Understanding Earth Architecture
People since the ancient time have used earth related materials such as clay, sand, straw and compressed earth. There are various books and events in the history that are dedicated to this unique theme of earth architecture. Romain Anger and Laetitia Fontaine have also penned a book based on earth architecture - Batir en Terre. The book includes the architectural description of the Shibam town in Yemen and offers a detailed explanation of the physio-chemical properties of earth.

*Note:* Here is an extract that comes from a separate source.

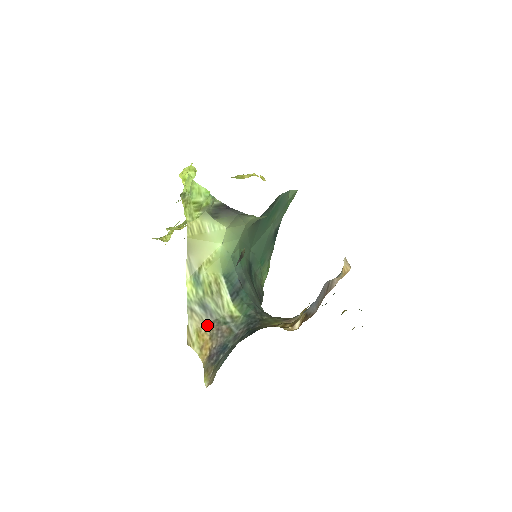
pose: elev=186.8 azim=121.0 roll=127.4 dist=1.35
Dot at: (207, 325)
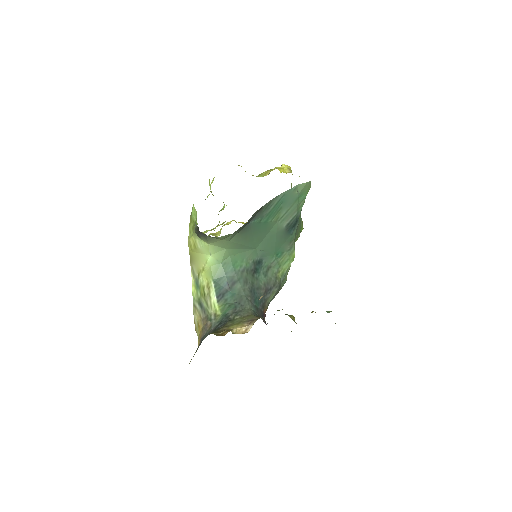
Dot at: (202, 319)
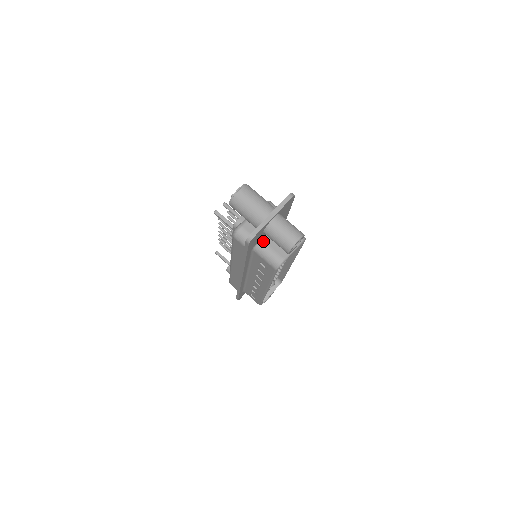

Some prominent examples of Earth construction have been projects such as de Paor architects’ Pavilion for the Venice Bienale, which was built out of 21 tons of Irish peat. Another example is ‘The Ethics of Dust’ by the Otero-Pailos which displays interiors with dust in latex assembled as an interior facade. Considering earth architecture, the ingredients that form the essential part of the construction works would range from smoke, dankness, debris, exhaust, weeds and insects, factors that in reality constitutes the environment. Also, Earth Architecture can’t be explained without mentioning the world’s greatest earthen building – The Great Mosque of Djenne, Mali, Africa.

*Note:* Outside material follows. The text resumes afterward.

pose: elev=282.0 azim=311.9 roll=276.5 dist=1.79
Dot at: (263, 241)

The ancient innovative earth buildings compel us to think of the odor of soil and the emissions from our body as the basic components of future architecture. One more aspect that runs deep into Earth Architecture is its characteristics of creating a climate conscious architecture, which while considering the present condition, acts in accordance with the climatic situation of global warming. Moreover, the aspect also helps in understanding and finding unique solutions to reduce desertification in the various regions such as the Sahel region of Africa, thus preventing the winds from damaging the land and making it inhabitable for the people there.